Module core.backends.processing.processing_dataflow_backend

Definition of the DataFlow Processing Backend


ProcessingDataFlowBackend(project: str, region: str = 'europe-west1', job_name: str = 'zen_1611332481', image: str = '', machine_type: str = 'n1-standard-4', num_workers: int = 4, max_num_workers: int = 10, disk_size_gb: int = 50, autoscaling_algorithm: str = 'THROUGHPUT_BASED', **kwargs) : Use this to run a ZenML pipeline on Google Dataflow.
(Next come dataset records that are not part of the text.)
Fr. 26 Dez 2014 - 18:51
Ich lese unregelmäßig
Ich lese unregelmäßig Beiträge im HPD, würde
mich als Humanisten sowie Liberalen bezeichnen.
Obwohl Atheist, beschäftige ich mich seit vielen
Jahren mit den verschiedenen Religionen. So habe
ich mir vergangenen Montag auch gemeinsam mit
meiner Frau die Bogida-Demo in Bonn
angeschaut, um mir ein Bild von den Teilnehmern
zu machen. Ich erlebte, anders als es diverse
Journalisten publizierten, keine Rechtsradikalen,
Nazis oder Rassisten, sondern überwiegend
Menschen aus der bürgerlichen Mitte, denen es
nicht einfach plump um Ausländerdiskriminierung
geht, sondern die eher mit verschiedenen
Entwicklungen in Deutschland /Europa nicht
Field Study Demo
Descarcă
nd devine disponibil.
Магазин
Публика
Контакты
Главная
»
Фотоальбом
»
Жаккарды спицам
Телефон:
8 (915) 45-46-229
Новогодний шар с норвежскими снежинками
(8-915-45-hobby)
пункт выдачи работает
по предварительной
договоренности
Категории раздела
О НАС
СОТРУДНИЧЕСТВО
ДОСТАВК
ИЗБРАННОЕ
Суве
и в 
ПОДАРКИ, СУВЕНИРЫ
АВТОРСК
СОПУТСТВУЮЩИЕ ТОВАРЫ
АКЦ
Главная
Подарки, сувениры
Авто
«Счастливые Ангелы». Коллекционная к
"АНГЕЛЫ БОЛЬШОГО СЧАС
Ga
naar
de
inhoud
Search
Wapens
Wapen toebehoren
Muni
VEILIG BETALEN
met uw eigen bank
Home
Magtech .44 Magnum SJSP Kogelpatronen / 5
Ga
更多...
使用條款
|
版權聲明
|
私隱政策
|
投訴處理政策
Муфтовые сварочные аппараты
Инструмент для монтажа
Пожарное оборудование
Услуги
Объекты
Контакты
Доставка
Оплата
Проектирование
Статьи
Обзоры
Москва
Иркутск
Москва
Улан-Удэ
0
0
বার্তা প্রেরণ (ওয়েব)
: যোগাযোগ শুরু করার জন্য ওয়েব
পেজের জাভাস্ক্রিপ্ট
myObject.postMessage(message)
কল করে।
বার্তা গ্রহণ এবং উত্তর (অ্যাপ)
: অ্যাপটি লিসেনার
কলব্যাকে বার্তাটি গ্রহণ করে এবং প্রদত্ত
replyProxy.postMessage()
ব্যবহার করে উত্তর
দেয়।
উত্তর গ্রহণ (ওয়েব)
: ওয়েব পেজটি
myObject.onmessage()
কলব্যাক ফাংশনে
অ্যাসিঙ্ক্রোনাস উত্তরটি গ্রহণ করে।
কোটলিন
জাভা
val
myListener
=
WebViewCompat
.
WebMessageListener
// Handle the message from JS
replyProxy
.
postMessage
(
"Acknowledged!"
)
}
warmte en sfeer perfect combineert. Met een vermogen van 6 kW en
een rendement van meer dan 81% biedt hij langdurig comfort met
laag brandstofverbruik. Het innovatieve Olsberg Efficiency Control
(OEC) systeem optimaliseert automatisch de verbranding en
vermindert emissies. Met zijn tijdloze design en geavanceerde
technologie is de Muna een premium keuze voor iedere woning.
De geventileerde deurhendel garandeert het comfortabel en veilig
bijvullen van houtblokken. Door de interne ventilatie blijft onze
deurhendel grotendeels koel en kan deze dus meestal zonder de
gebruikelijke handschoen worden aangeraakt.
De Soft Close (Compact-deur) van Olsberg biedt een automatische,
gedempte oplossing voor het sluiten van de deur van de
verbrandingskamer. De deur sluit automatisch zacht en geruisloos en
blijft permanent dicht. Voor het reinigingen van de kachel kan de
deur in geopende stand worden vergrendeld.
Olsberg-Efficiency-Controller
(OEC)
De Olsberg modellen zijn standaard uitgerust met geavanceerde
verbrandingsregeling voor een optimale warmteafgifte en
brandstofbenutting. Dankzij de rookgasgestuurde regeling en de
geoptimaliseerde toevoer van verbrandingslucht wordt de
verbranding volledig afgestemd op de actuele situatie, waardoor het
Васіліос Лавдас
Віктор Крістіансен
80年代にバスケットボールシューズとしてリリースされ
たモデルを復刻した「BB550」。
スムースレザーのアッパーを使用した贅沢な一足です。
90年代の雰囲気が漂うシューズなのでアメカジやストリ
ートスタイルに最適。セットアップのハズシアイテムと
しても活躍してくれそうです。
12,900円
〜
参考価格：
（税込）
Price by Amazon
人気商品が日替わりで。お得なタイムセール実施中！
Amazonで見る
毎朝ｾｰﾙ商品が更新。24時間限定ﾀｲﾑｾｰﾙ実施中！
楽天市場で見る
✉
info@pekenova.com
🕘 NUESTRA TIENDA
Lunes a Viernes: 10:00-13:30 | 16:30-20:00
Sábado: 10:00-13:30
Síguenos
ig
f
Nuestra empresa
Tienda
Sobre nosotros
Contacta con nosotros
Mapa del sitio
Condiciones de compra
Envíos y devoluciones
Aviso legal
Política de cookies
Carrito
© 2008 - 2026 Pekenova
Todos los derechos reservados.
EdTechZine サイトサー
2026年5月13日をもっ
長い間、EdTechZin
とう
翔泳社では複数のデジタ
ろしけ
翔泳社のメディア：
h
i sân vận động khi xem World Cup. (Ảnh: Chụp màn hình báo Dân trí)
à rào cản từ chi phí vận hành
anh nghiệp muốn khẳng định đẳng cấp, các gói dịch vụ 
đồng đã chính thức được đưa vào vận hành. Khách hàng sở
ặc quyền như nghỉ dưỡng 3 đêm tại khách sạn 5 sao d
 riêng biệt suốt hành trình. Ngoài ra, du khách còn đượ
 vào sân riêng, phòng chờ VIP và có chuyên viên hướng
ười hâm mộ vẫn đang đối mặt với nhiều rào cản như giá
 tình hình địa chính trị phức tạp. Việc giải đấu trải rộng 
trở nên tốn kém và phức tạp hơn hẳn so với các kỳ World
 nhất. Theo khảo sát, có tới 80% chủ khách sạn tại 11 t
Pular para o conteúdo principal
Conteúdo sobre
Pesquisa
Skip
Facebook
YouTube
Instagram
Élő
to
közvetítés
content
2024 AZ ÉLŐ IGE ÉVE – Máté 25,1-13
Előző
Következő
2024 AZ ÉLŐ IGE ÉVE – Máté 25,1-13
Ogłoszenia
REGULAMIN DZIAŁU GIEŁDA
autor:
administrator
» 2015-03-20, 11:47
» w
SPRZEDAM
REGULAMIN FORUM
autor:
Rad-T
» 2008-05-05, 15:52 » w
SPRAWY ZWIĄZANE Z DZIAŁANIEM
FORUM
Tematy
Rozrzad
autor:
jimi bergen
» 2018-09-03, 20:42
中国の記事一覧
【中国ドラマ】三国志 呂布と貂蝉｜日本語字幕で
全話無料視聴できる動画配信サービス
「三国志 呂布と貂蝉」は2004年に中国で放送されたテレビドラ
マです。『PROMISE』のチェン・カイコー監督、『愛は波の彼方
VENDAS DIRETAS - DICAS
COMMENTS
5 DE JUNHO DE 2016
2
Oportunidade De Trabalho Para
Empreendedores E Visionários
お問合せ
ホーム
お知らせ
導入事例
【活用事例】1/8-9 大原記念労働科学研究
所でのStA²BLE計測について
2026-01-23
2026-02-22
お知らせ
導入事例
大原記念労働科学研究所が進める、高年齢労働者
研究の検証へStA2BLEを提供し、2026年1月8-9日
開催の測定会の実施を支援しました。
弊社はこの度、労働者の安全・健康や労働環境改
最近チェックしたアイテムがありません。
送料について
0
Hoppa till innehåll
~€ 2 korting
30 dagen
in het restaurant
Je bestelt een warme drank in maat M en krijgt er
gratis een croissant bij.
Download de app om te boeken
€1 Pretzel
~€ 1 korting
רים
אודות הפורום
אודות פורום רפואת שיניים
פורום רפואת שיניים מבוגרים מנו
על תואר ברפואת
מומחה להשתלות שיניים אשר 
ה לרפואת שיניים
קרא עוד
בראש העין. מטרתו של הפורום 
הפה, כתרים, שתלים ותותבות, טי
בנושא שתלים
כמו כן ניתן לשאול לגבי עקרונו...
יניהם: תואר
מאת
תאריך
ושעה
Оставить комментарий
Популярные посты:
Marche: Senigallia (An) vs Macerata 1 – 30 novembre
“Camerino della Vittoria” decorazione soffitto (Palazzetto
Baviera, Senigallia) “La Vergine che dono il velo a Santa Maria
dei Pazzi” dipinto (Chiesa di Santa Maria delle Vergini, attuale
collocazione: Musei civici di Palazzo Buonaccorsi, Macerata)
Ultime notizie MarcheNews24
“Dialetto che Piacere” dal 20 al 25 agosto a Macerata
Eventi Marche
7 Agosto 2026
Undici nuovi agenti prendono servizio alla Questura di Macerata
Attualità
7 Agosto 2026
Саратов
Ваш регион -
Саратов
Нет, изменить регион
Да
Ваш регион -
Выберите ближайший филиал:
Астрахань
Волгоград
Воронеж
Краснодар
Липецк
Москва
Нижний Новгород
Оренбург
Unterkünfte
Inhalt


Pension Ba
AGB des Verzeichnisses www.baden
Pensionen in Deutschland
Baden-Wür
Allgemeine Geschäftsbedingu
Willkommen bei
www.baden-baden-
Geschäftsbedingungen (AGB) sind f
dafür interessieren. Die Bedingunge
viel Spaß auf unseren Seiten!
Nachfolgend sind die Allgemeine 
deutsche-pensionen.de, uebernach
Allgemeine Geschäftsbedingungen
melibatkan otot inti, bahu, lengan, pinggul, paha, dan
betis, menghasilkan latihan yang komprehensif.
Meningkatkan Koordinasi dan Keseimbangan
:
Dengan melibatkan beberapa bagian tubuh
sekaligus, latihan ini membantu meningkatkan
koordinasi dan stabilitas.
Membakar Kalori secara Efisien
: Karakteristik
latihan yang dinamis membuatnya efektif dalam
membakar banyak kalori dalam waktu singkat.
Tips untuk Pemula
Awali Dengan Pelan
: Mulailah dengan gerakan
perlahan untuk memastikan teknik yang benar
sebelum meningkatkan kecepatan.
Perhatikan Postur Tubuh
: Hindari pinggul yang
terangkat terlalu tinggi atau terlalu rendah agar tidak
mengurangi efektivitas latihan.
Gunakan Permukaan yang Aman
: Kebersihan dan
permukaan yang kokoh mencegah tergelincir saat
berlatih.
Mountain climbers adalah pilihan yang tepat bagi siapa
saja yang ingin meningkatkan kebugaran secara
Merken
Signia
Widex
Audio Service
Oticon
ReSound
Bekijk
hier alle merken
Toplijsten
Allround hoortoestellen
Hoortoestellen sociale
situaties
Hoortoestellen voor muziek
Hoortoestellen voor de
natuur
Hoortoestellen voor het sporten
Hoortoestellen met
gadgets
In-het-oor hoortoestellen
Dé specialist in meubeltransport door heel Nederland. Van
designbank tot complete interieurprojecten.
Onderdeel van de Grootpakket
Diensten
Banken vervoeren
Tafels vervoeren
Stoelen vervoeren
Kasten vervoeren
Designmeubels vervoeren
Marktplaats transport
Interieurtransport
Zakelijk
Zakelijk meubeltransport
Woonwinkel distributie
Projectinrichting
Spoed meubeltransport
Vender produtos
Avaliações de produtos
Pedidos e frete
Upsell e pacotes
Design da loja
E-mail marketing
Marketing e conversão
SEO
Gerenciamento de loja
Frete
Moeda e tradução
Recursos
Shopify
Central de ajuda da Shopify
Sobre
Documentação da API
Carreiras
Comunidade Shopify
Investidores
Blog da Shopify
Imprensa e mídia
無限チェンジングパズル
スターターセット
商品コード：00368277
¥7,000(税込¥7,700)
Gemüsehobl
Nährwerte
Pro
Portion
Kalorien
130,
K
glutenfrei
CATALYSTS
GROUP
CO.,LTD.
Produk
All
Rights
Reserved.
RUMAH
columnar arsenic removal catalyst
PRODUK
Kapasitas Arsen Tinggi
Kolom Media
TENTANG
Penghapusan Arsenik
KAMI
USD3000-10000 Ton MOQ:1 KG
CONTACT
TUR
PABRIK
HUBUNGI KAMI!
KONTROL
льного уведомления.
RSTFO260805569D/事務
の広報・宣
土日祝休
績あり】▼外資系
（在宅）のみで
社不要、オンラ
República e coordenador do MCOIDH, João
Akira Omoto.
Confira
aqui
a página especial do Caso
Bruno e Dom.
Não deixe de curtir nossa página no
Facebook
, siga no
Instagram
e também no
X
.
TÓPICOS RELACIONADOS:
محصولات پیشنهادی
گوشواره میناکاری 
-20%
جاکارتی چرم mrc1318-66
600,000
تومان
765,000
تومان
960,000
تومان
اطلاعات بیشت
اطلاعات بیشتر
This backend utilizes the beam v2 runner to run a custom docker image on
the Dataflow job.

Adding this Backend will cause all 'Beam'-supported Steps in the
pipeline to run on Google Dataflow.

    project: GCP project to launch dataflow job.
    region: GCP region to launch dataflow job.
    job_name: Name of dataflow job.
    image: Docker Image to use. Must inherit from the beam base image.
    machine_type: Type of machine to run workload.
    num_workers: Number of workers on that machine.
    max_num_workers: Max number of workers in the workload.
    disk_size_gb: Disk size per worker.
    autoscaling_algorithm: Autoscaling algorithm to use.

### Ancestors (in MRO)

* zenml.core.backends.processing.processing_local_backend.ProcessingLocalBackend
* zenml.core.backends.base_backend.BaseBackend

### Class variables


### Methods

`get_beam_args(self, pipeline_name: str = None, pipeline_root: str = None) ‑> Union[List[str], NoneType]`
:   Returns a list of beam args for the pipeline.
        pipeline_name: Name of the pipeline.
        pipeline_root: Root dir of pipeline.